Biomimetic emulators of high potential peroxygenases: Implications in bioremediation and metabolic studies

Nowadays, classical (bio)remediation processes are affected by some economical and environmental drawbacks. These approaches often seem to be inadequate, particularly in the perspective of sustainable green processes. Since immobilized metalloporphines can emulate the active site of peroxidases and peroxygenases, their use in several bioremediation processes has been analyzed in this work. The described catalytic reactions use bioinspired, homogenized or heterogenized, commercial porphines and showed a remarkable ability to catalyze substrates oxidation at the expenses of different oxidants such as Oxone and hydrogen peroxide. The biomimetic catalysts have been also investigated about their peroxidase- and peroxygenase-like catalysis and ability to emulate lignolytic peroxidases action and substrate specificity. The adducts showed a remarkable ability to catalyze veratryl alcohol (widely recognized as a simple model compound of lignin) oxidation at the expenses of H2O2. In the perspective of broadening industrial applications of the described catalysts, the oxidation of several pollutants such as durable textile dyes and inorganic sulfides, has been attempted with quite promising results, and some findings open the way toward industrial scaling-up.
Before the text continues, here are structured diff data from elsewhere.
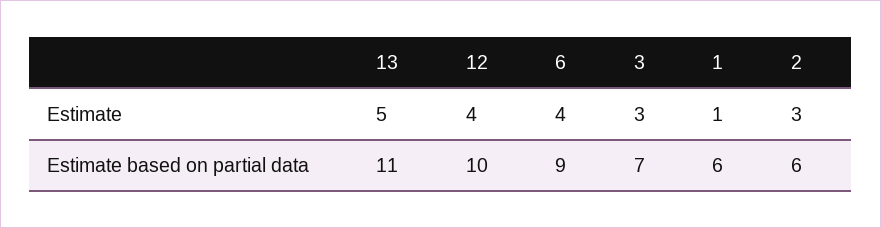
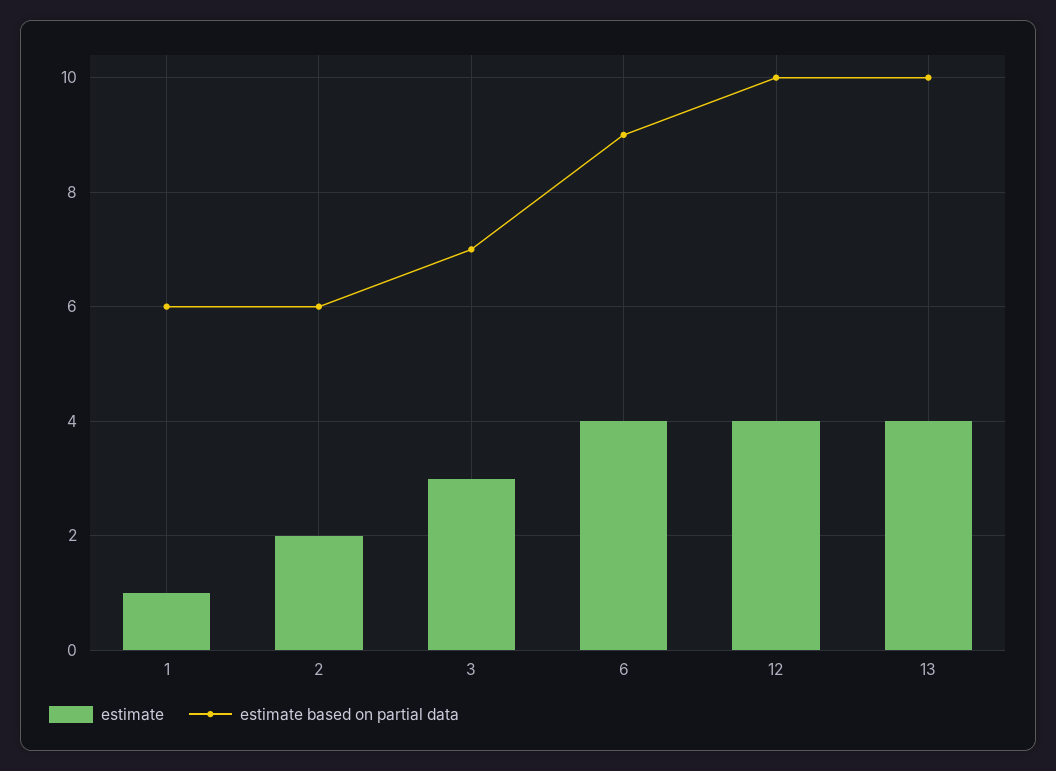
  {
    "Estimate": {
-     "13": 5,
+     "13": 4,
      "12": 4,
      "6": 4,
      "3": 3,
      "1": 1,
-     "2": 3
+     "2": 2
    },
    "Estimate based on partial data": {
-     "13": 11,
+     "13": 10,
      "12": 10,
      "6": 9,
      "3": 7,
      "1": 6,
      "2": 6
    }
  }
Accordingly, the inexpensiveness of the synthesis and the mild operational conditions allow these adducts to be proposed as applicable catalysts also for industrial large-scale processes. Besides, these synthetic models are helpful also to understand the behavior of pharmaceuticals, antifungal drugs in this case, in the environment, and to predict the drug metabolism by cytochromes P450. The biomimetic catalysts, for the studied cases, also proved to be much more efficient than the corresponding enzymes.